Hace unos días, la Agencia de Calidad de la Educación encabezó una celebración de sus seis años de existencia. Esta institución fue creada con la finalidad de evaluar y orientar a los establecimientos educacionales respecto de sus logros de aprendizaje de forma independiente del Ministerio de Educación, de manera de avanzar hacia un sistema educativo de mayor calidad. Junto con la Agencia, se fundó también una Superintendencia de Educación Escolar –que vigilaría el cumplimiento de la normativa educacional– y se entregaron atribuciones al Ministerio de Educación para apoyar a los colegios en su mejoramiento. A este ordenamiento institucional de tres piezas se le denominó Sistema de Aseguramiento de la Calidad (SAC). Sus principios fundantes son la autonomía de las escuelas y la obligación de éstas de rendir cuenta no sólo de los recursos, sino de los aprendizajes de los estudiantes.
Tras un inicio auspicioso, el sistema tuvo un triste pasar en el gobierno anterior. La Superintendencia fue convertida en una máquina de triturar establecimientos, a través de la cual el sector gobernante pudo desplegar su preferencia por el control centralizado. Las escuelas dejaron de preocuparse del aprendizaje y del Simce para atender a las múltiples exigencias del fiscalizador y su bienintencionado pero aterrador consolidado de normas. El ministerio, por su parte, hizo poco por reforzar su rol de apoyo a los establecimientos. Concentrado en una agenda reformista muy ambiciosa, y capturado por tensiones políticas y gremiales internas, sumada a la escasa voluntad de implementar un sistema heredado del gobierno anterior, la administración Bachelet echó al cajón el sistema de aseguramiento. Recién en su tercer año de administración esta agenda comenzó a reactivarse, pero ya era tarde.
La Agencia de Calidad, por su parte, quedó en el aire. En razón de su sesgo ideológico, el Mineduc anterior debilitó su rol en el sistema.
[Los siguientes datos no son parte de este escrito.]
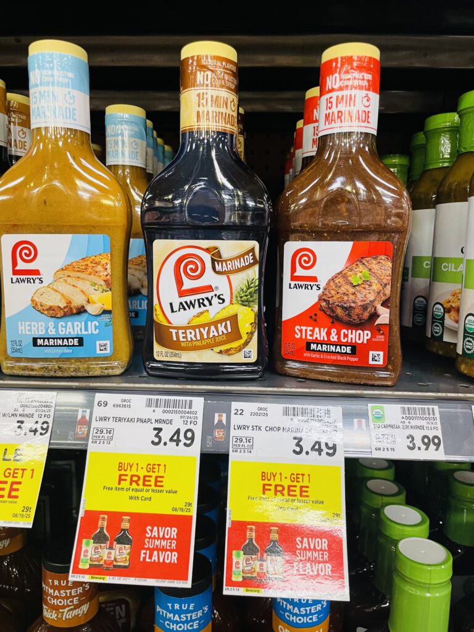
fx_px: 475
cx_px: 237
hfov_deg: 53.1
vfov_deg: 67.3
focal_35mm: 26
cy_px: 316
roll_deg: -0.6
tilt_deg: -7.8
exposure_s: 1/60
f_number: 1.6
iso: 80
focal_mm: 4.2
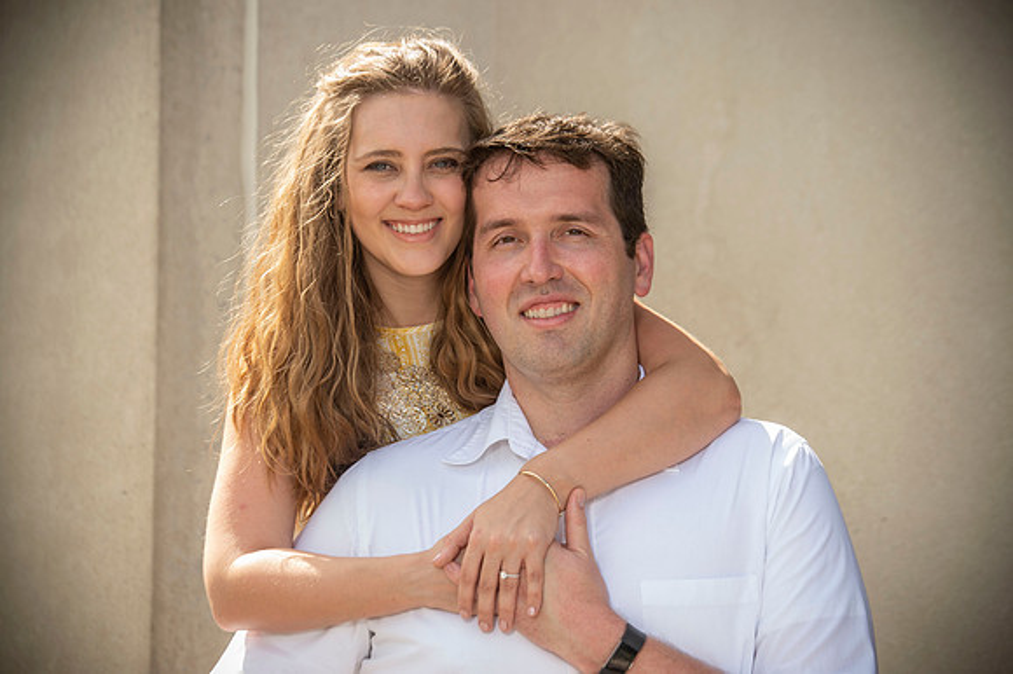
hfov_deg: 16.4
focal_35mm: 125
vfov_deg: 11.0
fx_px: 3515
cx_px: 506
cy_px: 337
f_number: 7.1
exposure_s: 1/250
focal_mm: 125
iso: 250
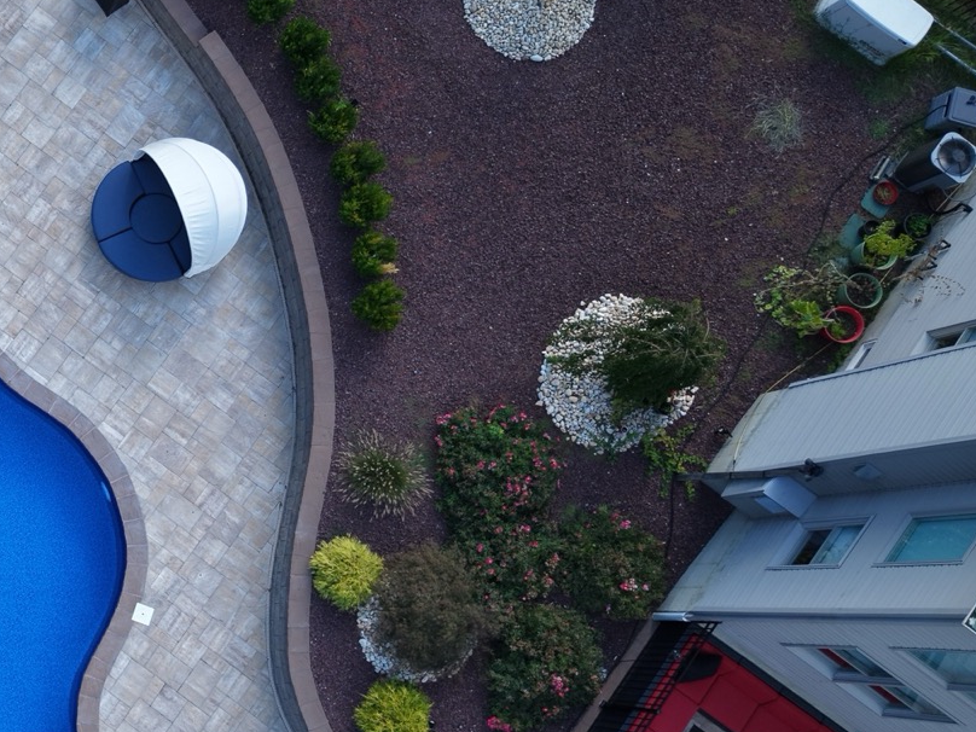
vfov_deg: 25.7
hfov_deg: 30.0
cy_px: 397
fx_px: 1607
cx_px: -120
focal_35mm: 57
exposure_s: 1/15
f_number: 1.8
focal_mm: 8.67
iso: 120
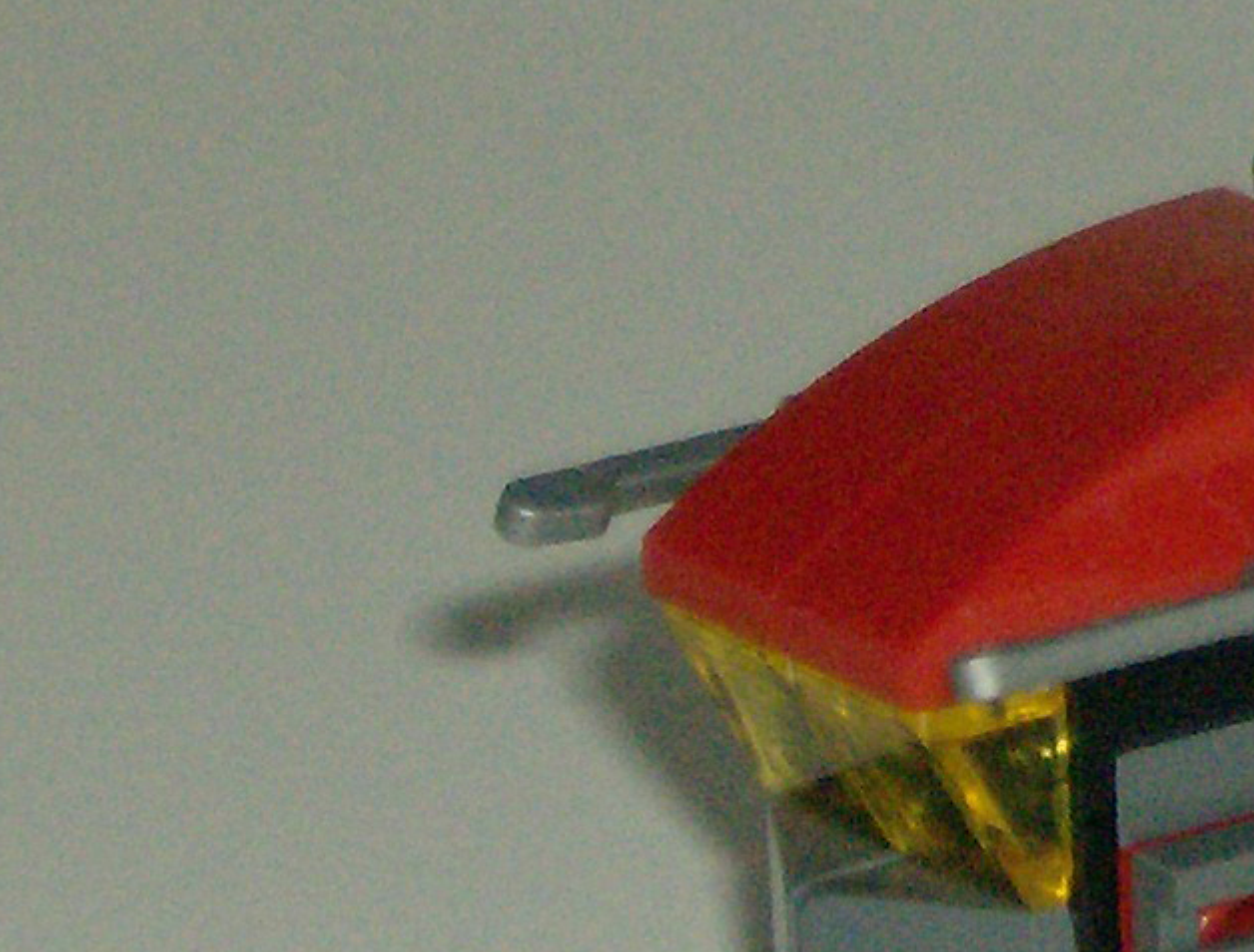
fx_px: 13793
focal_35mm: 379
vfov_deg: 4.0
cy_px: 571
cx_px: 1731
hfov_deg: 5.2
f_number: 4.2
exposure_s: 1/101
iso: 200
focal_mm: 14.1
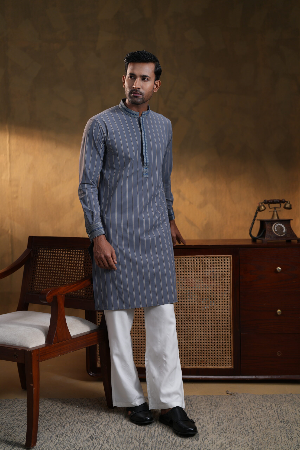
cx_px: 150
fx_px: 625
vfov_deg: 39.6
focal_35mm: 50
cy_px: 225
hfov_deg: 27.0
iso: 250
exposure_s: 1/125
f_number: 2.2
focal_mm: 50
Se disminuyó el Simce, se retrasó la clasificación de colegios, se estancaron las visitas de orientación, se privó a las familias de información sobre la calidad de los establecimientos de sus hijos, y se omitió de lleno la educación parvularia. Esto fue reemplazado por consignas, clichés, un énfasis exagerado en lo visual, y un despliegue en medios innecesario y a veces personalista (incluido un programa de radio que persiste hasta hoy). Todo ello puede atribuirse, en parte, a que el gobierno anterior estuvo siempre incómodo con la rendición cuentas de los establecimientos y su instrucción fue dilatar el cumplimiento de la ley solo para intentar subvertirla en último minuto. La Agencia y su mensaje, como un actor denostado y desprovisto de su guion, cayó en la irrelevancia de un monólogo solitario. No se entiende mucho qué se celebra, ni qué justifica la invitación de expertos extranjeros que no deben cobrar poco una semana después que la Contraloría detectara falencias administrativas en el Simce por más de 200 millones.
El énfasis declarado de la administración actual en educación es la calidad, por lo que trabajar desde el sistema de aseguramiento que se diseñó es de todo sentido. Hasta ahora los avances visibles están en la Superintendencia, donde se empieza a observar una fiscalización más inteligente orientada a la calidad y una preocupación real por aliviar de burocracia a los establecimientos y entregarles autonomía. Pero aún hay bastante margen para mejorar. Se debe alinear más claramente a la Agencia con las nuevas prioridades ministeriales, reposicionando el rol del Simce y la información pública para los padres, algo en lo que se ha avanzado mediante una interesante plataforma web. Pero no se puede pensar en un “Plan de Calidad” sin echar mano a la institucionalidad vigente para ello y las herramientas ya disponibles.